Maia unbuckled her sextant and sighted a few familiar stars. Although fatigue and the car’s vibration made it a rough fix, she was able to verify they were heading in the right direction. That didn’t entirely preclude the possibility of treachery—
Maia wasn’t the only insomniac keeping the engineer silent company. Baltha stood watch by the portside window, caressing her crowbar like a short-style trepp bill, as if eager to have just one whack at an enemy before making good their escape. Once, the rugged woman exchanged a long, enigmatic look with Maia. For the most part, each kept territorially to her own pane of cool glass, Baltha peering ahead and sniffing for danger, while Maia pretended to do her part, keeping lookout on the starboard side.
Not that bare eyes would do much good in the dark.
Moon-glint reflections off the arrow-straight rails diffracted hypnotically past her heavy, drooping eyelids. Maia let them close—
Fey certainty struck Maia. Something lay ahead, just out of sight. Premonition manifested as a vivid, prescient image, of this hurtling engine bound unalterably toward collision with a towering pile of rocks, recently lain across the tracks by a grinning Tizbe Beller.
Maia moaned, unable to move or waken. The phantom barricade loomed, graphic and frightening. Then, moments before impact, the stones making up the wall transformed. In a stretched instant, they metamorphosed into glistening
In her dream, Maia felt no relief to have them go. Rather, waves of desolate loneliness hit her, like a pang.
Morning broke while Maia slept, curled in a blanket that steamed when struck by the newly risen sun. Renna gently shook her shoulder, and put a hot cup of tcha between her hands. Squinting at his open, unguarded face, Maia smiled gratefully.
“I think we’re going to make it!” the man commented with a tense confidence Maia found endearing. She would have been hurt if he said it to humor her. But rather, it felt as if she were the adult, charmed and indulgently warmed by his naive optimism. Maia had no idea how old Renna was, but she doubted the man would ever outgrow his sunny, mad enthusiasm for new things.
Breakfast consisted of millet meal and brown sugar, mixed with hot water from the engine’s auxiliary boiler. The fugitive train did not stop, or even slow, while they ate. Grasslands dotted with grazing herds swept by. Now and then, an unknowing cowhand lifted her arm to wave at the passing locomotive.
Between checks on her instruments, the Musseli driver told Maia and the others what she had heard yesterday, before coming to the rendezvous. There had indeed been fighting at the prison-sanctuary, the same night Maia and Renna saw aircraft cross the sky. Planetary Authority agents, using surprise to redress their small numbers, landed on the stony tower, seizing the erstwhile jail.

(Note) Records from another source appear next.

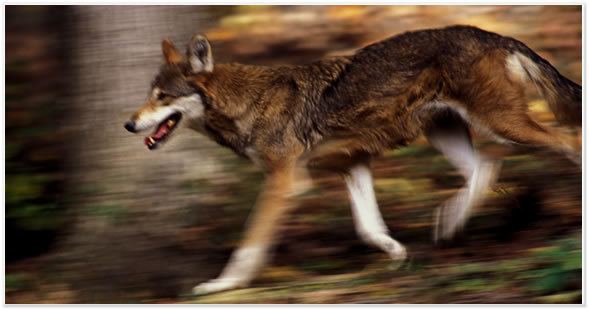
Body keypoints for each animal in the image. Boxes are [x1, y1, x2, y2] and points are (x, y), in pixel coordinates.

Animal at [123, 25, 580, 294]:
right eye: (149, 94)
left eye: (162, 97)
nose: (129, 124)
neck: (249, 103)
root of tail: (492, 34)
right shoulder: (352, 165)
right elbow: (368, 227)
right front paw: (397, 254)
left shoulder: (284, 183)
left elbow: (249, 246)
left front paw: (223, 285)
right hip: (448, 134)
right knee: (486, 170)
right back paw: (448, 224)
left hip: (502, 125)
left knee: (567, 143)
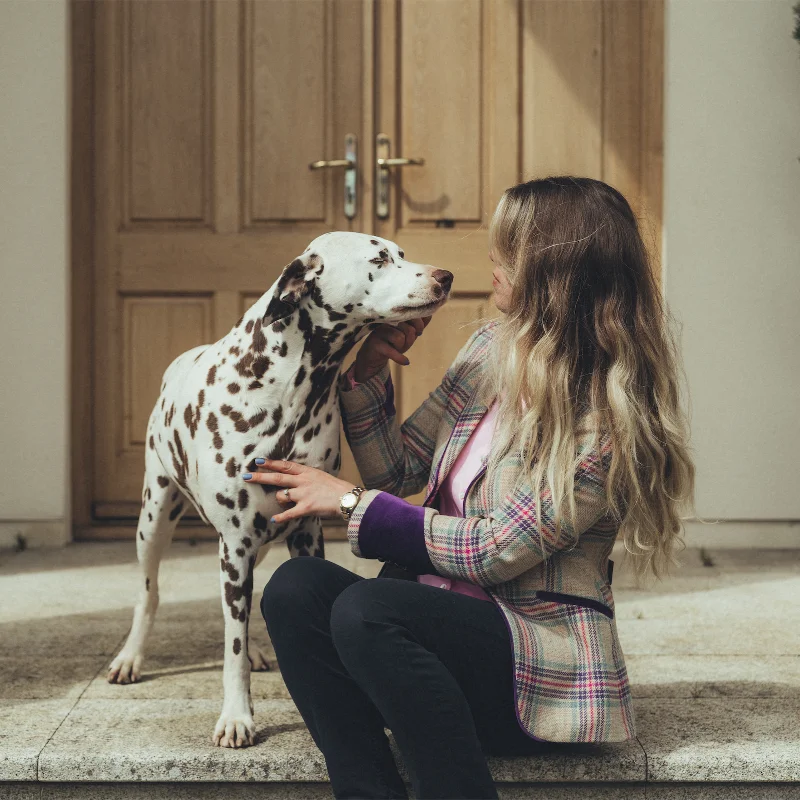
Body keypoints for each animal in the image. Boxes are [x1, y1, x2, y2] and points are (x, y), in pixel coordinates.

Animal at [106, 231, 454, 752]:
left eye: (403, 254)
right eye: (378, 258)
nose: (445, 276)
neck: (289, 390)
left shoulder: (303, 533)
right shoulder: (235, 544)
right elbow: (229, 647)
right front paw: (236, 716)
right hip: (154, 519)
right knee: (150, 594)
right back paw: (130, 657)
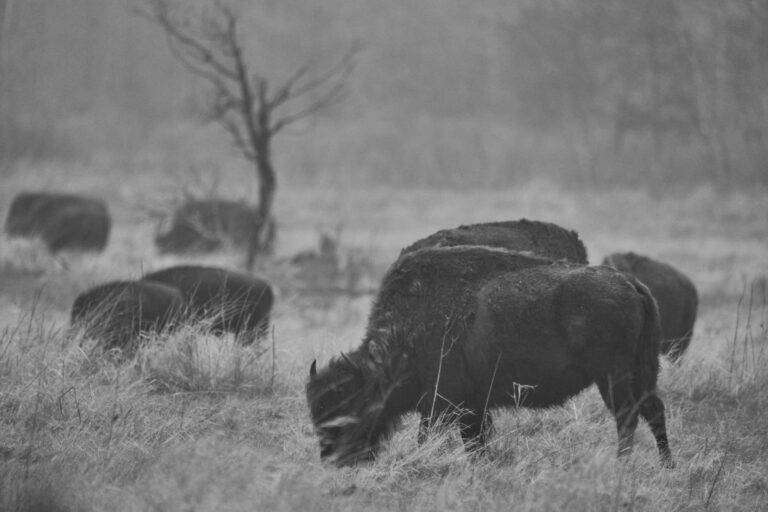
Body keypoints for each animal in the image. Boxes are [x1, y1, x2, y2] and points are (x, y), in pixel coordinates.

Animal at [307, 245, 672, 467]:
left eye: (348, 406)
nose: (332, 459)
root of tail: (630, 284)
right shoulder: (472, 407)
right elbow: (475, 443)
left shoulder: (443, 405)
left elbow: (441, 437)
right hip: (642, 371)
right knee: (653, 410)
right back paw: (666, 465)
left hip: (612, 376)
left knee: (627, 416)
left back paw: (621, 465)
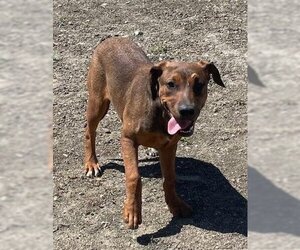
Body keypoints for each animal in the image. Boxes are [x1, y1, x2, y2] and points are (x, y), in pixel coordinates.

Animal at [83, 36, 224, 229]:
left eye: (199, 85)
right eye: (171, 84)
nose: (187, 111)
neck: (161, 113)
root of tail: (111, 38)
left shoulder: (169, 146)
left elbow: (170, 178)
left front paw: (175, 204)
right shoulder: (127, 139)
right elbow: (134, 176)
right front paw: (132, 211)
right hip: (97, 104)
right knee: (89, 131)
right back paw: (91, 163)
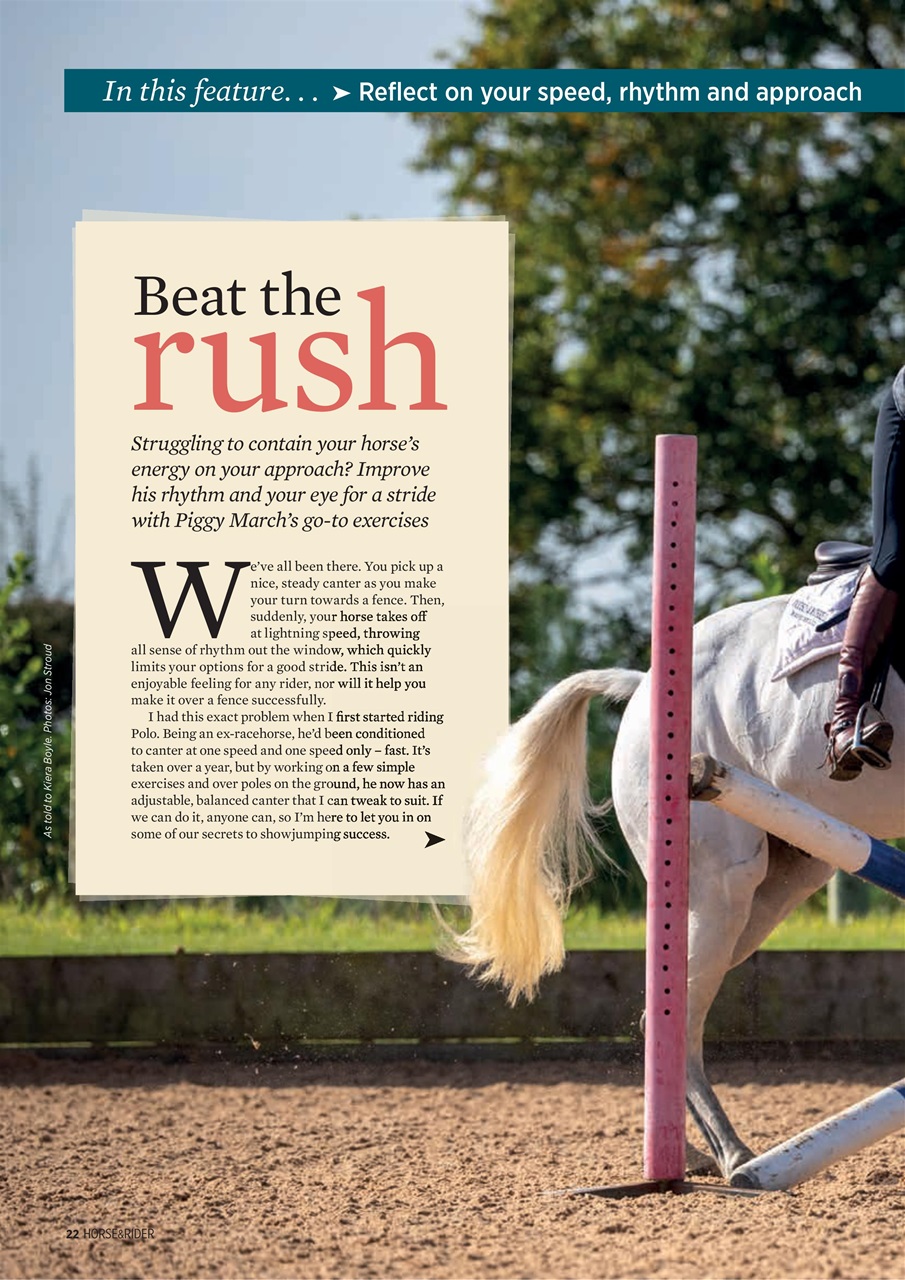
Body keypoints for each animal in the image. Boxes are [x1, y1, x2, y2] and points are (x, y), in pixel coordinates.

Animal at [450, 590, 905, 1180]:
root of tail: (643, 686)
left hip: (779, 881)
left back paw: (687, 1150)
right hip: (718, 889)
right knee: (679, 1018)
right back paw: (730, 1155)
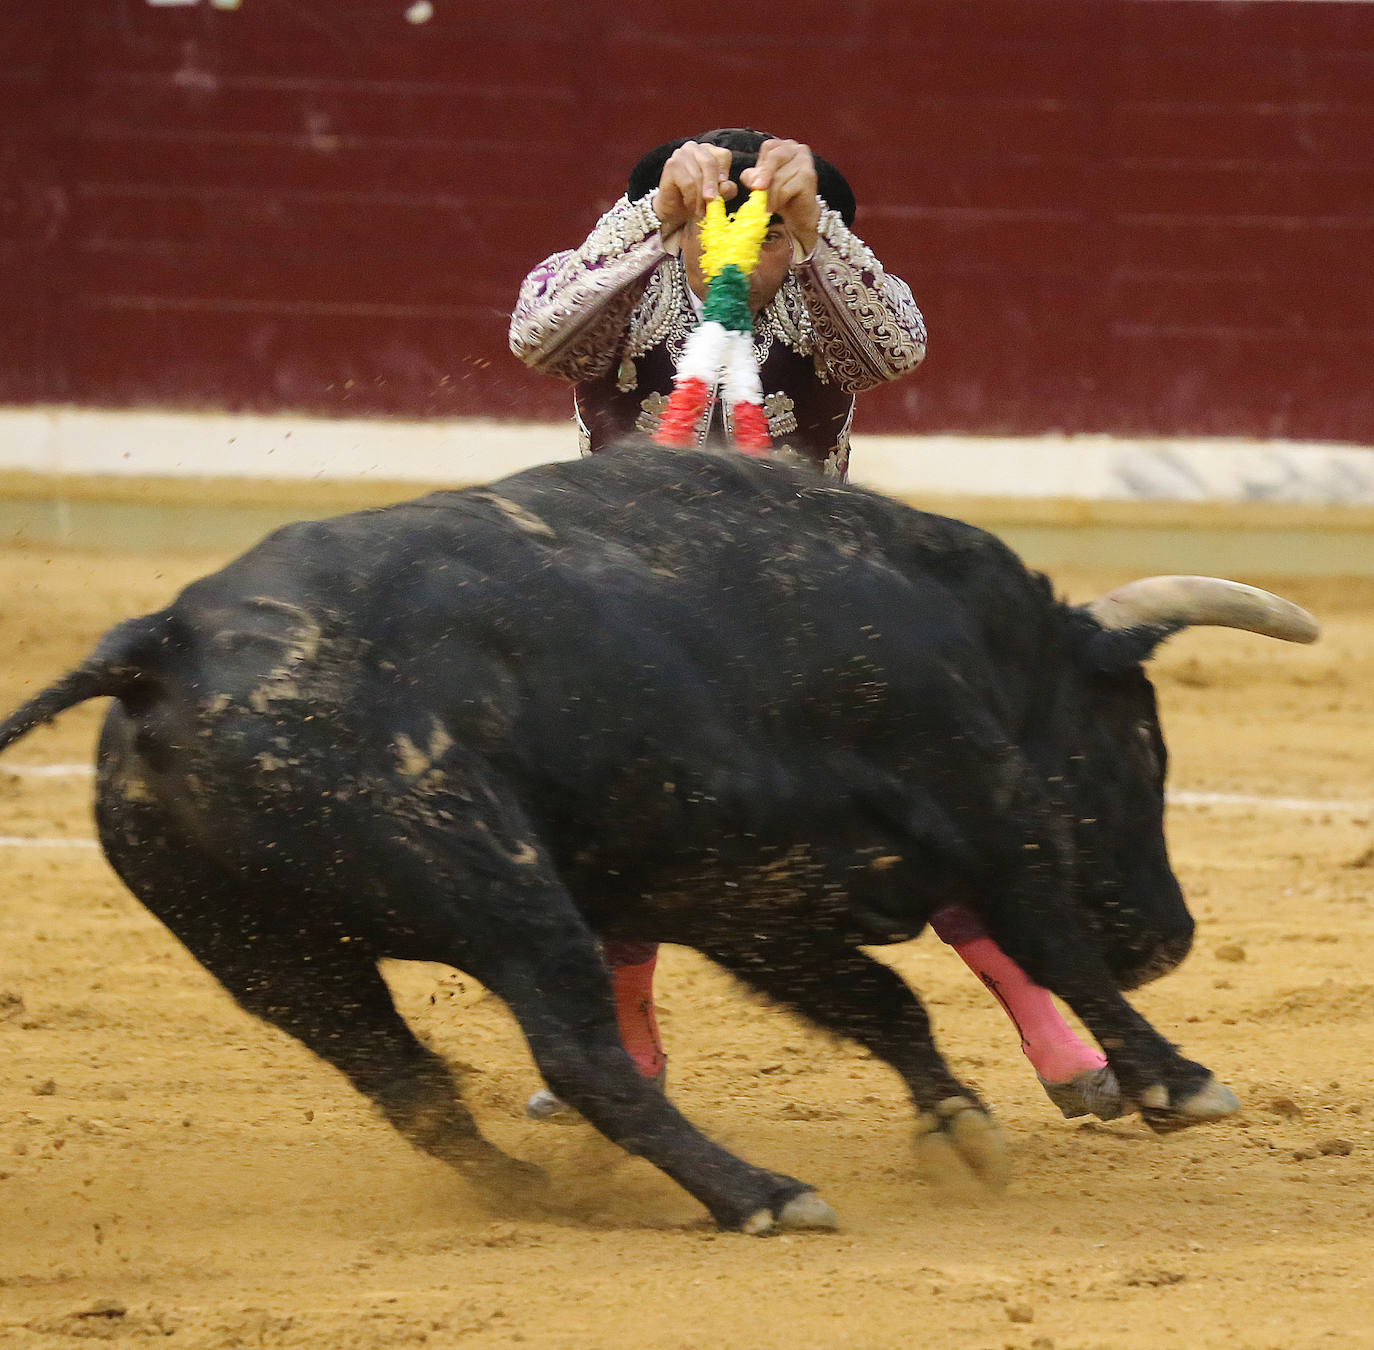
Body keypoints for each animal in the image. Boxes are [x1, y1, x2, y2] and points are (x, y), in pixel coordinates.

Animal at [0, 450, 1313, 1236]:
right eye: (1141, 743)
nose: (1172, 939)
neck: (971, 631)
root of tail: (159, 643)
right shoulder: (980, 799)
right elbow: (1049, 946)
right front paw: (1178, 1081)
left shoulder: (742, 896)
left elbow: (881, 1003)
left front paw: (958, 1127)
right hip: (498, 889)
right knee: (581, 1057)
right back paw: (761, 1197)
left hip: (267, 957)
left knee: (408, 1084)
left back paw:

The next day, local militias had been called up throughout Long Valley. Matriarchs of the senior farming clans vowed “to defend local sovereignty and our sacred rights against meddling by federal authorities…” Accusations flew in both directions while neither side mentioned anything at all about the Visitor from the stars. In practical terms, there could still be plenty of trouble for the fugitive band, and no likelihood of more help from Caria City forces until they reached the sea.
To make matters worse, the population of the valley grew denser as they neared the coastal range. The locomotive streaked past hamlets and sleepy farming towns, then larger commercial centers and clusters of light manufacturing. Several times they had to slow to gingerly maneuver by heavy-laden hopper cars filled with wheat or yellow corn.
More often, the path seemed to open up like magic before them. At towns, they were nearly always waved on by stationmistresses who, Maia realized, must be part of the conspiracy. Bit by bit, the scope of this enterprise seemed to grow.
Maia pondered how, once again, she was probably missing the big picture.
Small surprise there. One advantage of a Lamatian education was that she and her sister hadn’t been raised to expect fairness from the world.